The ingest step is where the LLM earns its keep:

var extractor = new ChatCompletionAgent
{
    Instructions = """
        Extract entities and relationships from the text.
        Return JSON: {
          "entities": [{"id": "...", "type": "Person|Project|Tech|Date", "name": "..."}],
          "relations": [{"from": "id", "to": "id", "type": "WORKED_ON|USED|SHIPPED_IN"}]
        }
        """,
    Kernel = kernel
};

await foreach (var msg in extractor.InvokeAsync(chunkText))
    StoreInGraph(JsonSerializer.Deserialize<GraphExtract>(msg.Content));

Storage: Neo4j is the natural fit. If you don't want another database, Postgres works with a graph schema:

CREATE TABLE entities (id TEXT PRIMARY KEY, type TEXT, name TEXT, embedding VECTOR(1536));
CREATE TABLE relations (id BIGSERIAL, from_id TEXT, to_id TEXT, type TEXT,
                        source_chunk_id TEXT);
CREATE INDEX ON entities USING ivfflat (embedding);
CREATE INDEX ON relations (from_id, type);

Note the embedding column on entities — useful for fuzzy matching ("Lyndsey" vs "Lindsay") at query time.

Query time, the agent translates the question into a traversal:

flowchart LR
    Q["Which engineers worked on<br/>projects that used Azure?"] --> P[Parse question]
    P --> S1["Find entities matching 'Azure'"]
    S1 --> S2[Walk USED relations backward<br/>to Projects]
    S2 --> S3[Walk WORKED_ON relations backward<br/>to Engineers]
    S3 --> A[Return engineer list with citations]

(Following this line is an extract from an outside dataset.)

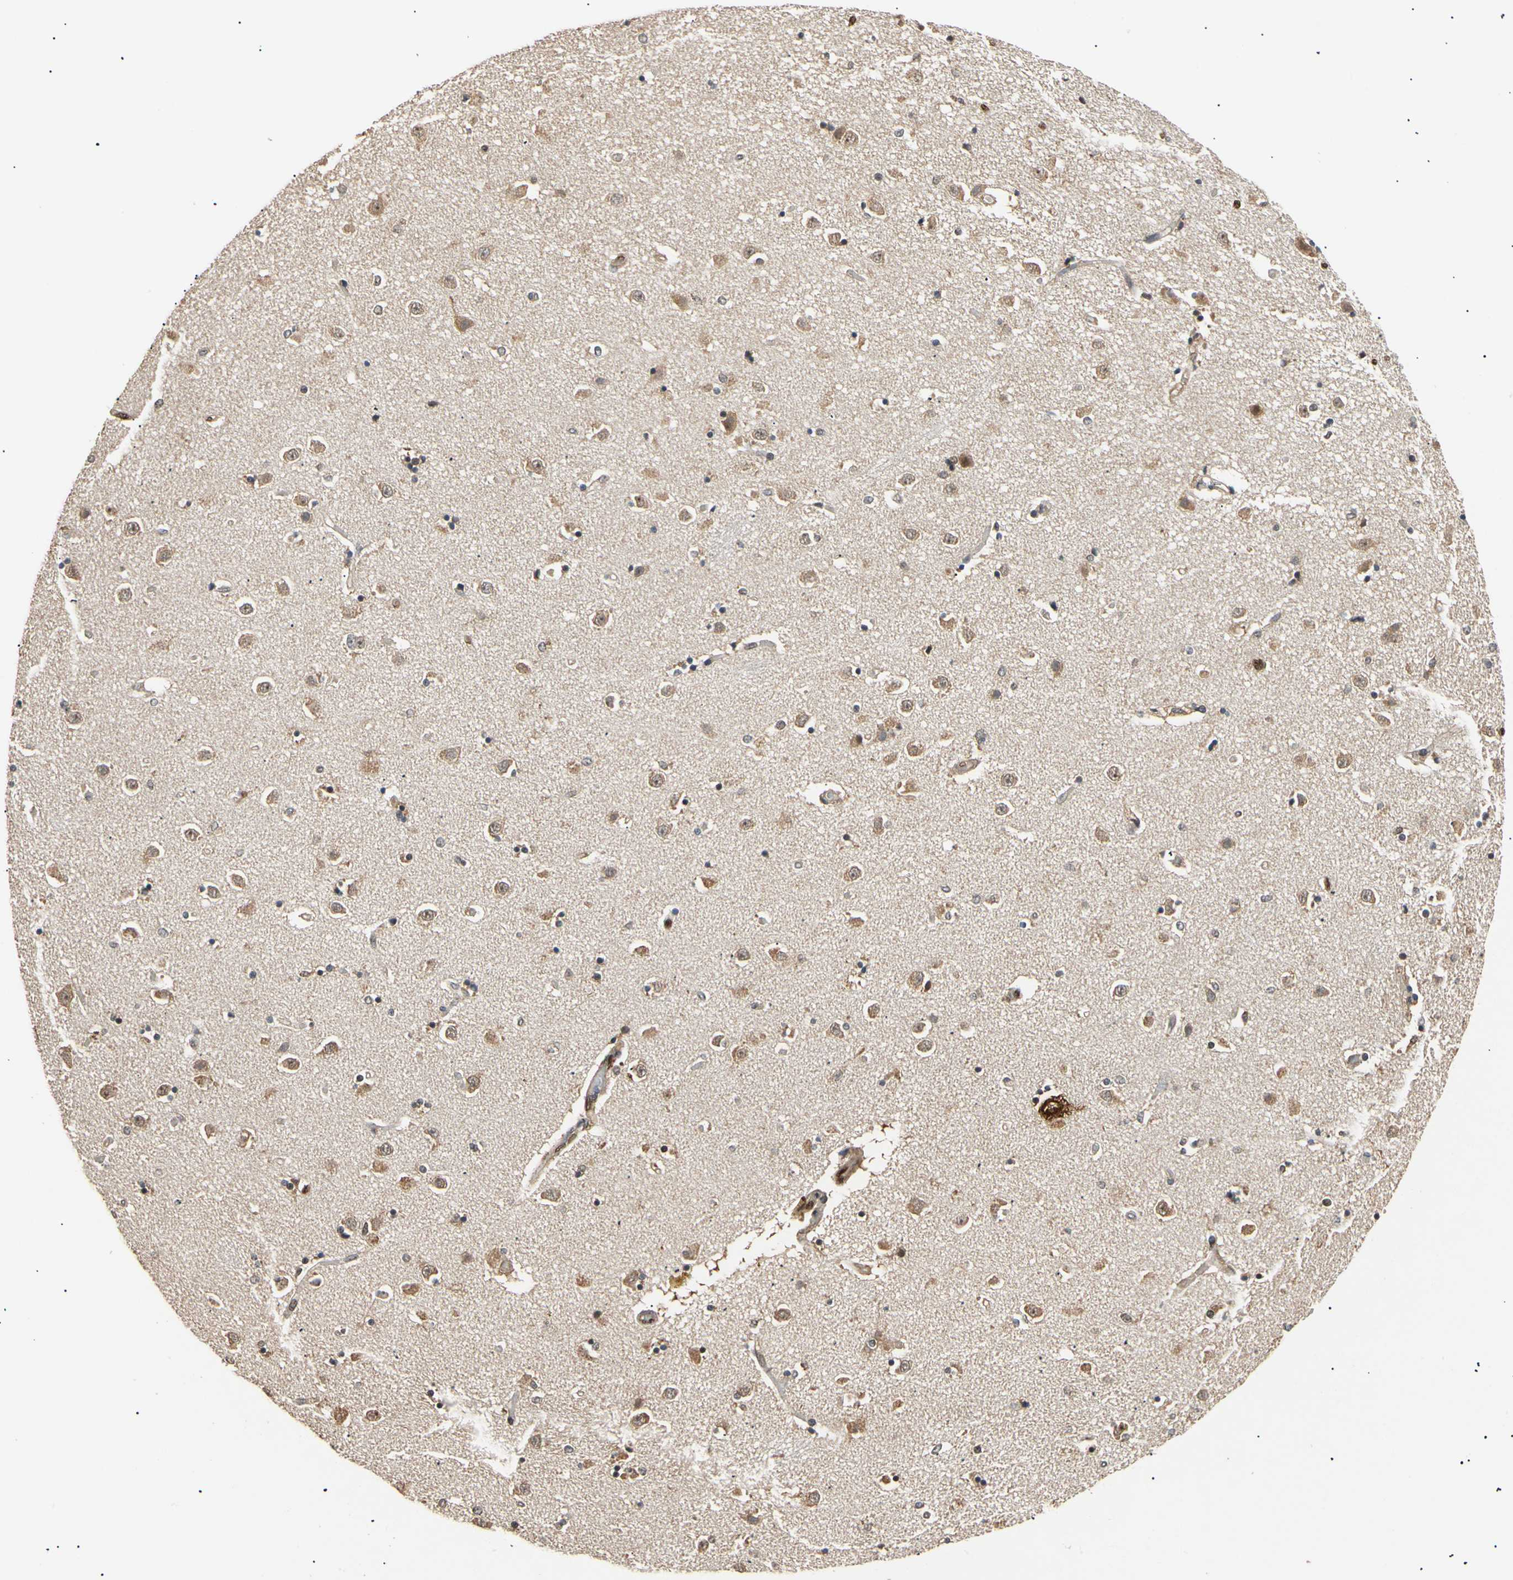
{"staining": {"intensity": "negative", "quantity": "none", "location": "none"}, "tissue": "caudate", "cell_type": "Glial cells", "image_type": "normal", "snomed": [{"axis": "morphology", "description": "Normal tissue, NOS"}, {"axis": "topography", "description": "Lateral ventricle wall"}], "caption": "Caudate was stained to show a protein in brown. There is no significant positivity in glial cells. (Immunohistochemistry, brightfield microscopy, high magnification).", "gene": "EIF1AX", "patient": {"sex": "female", "age": 54}}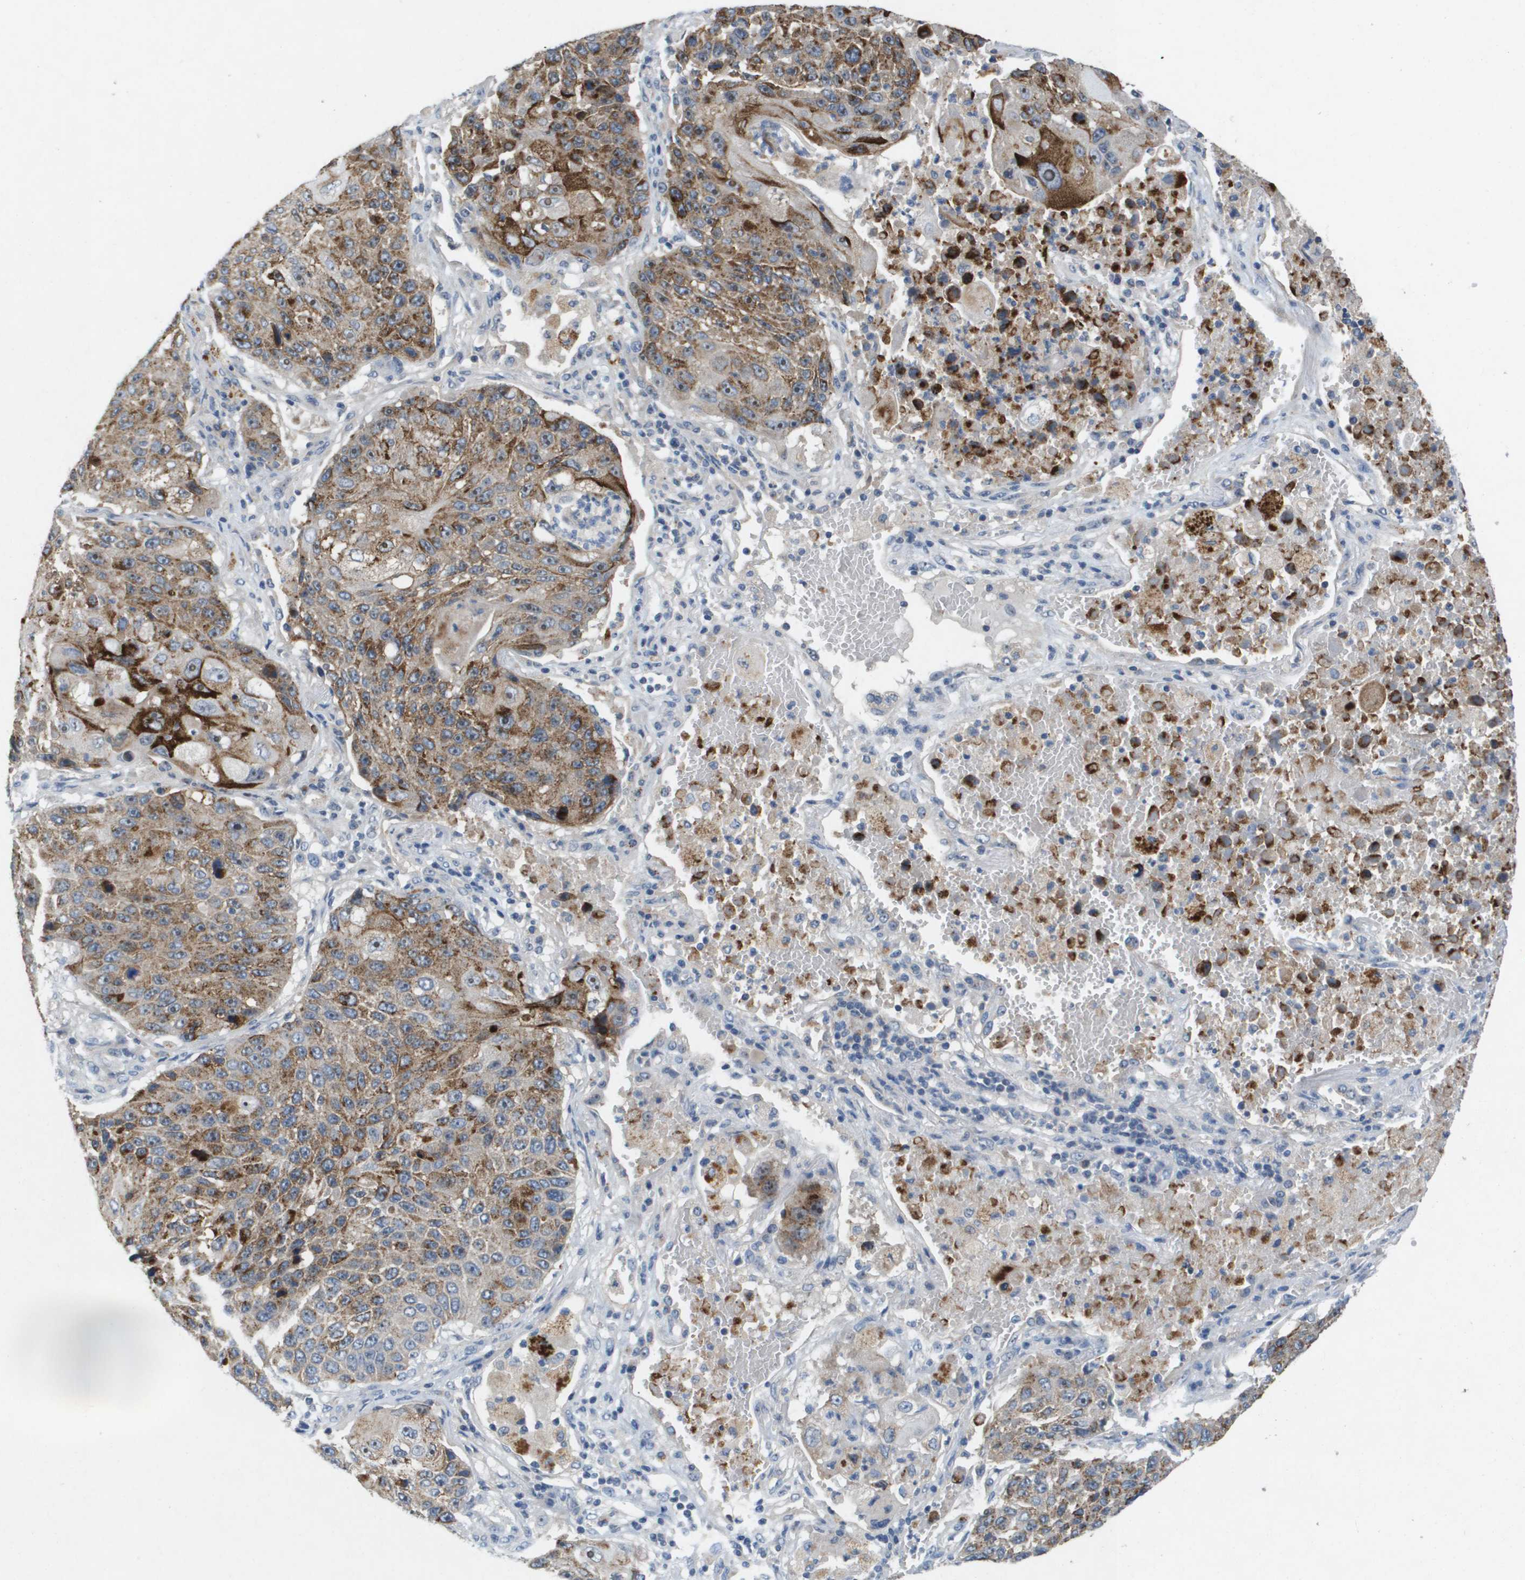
{"staining": {"intensity": "strong", "quantity": "25%-75%", "location": "cytoplasmic/membranous"}, "tissue": "lung cancer", "cell_type": "Tumor cells", "image_type": "cancer", "snomed": [{"axis": "morphology", "description": "Squamous cell carcinoma, NOS"}, {"axis": "topography", "description": "Lung"}], "caption": "About 25%-75% of tumor cells in squamous cell carcinoma (lung) display strong cytoplasmic/membranous protein staining as visualized by brown immunohistochemical staining.", "gene": "B3GNT5", "patient": {"sex": "male", "age": 61}}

Compared to vector RAG on a relationship-heavy query:

Approach "Which engineers worked on Azure projects in Q3?"
Vector RAG (top 10) Returned 4 unrelated project mentions, 1 right answer buried at rank 8
GraphRAG Returned 5 engineers, each with citing chunk IDs

Two things to know before you commit:

Ingest is slow. Every chunk goes through an LLM-as-extractor. A 200-page corpus that took 2 minutes to embed will take 20-40 minutes to extract entities for. Plan for batch processing, not real-time ingestion.

Schema drift is real. The LLM will sometimes invent relationship types ("CONTRIBUTED_TO" when you meant "WORKED_ON"). Either constrain the extractor with a fixed enum in the prompt, or normalise after the fact. Don't let the graph schema be whatever the LLM felt like that day.

When to use GraphRAG: knowledge bases where the relationships are the value. Project lineage, org charts, supply-chain data, contract networks. Not customer support docs. Not product documentation. Those don't need graphs; vector search handles them.

The honest summary: GraphRAG is real and powerful for the right corpus. It's also significantly more work than vector RAG. Don't reach for it because it sounds smarter. Reach for it when your evals show relationships are the gap.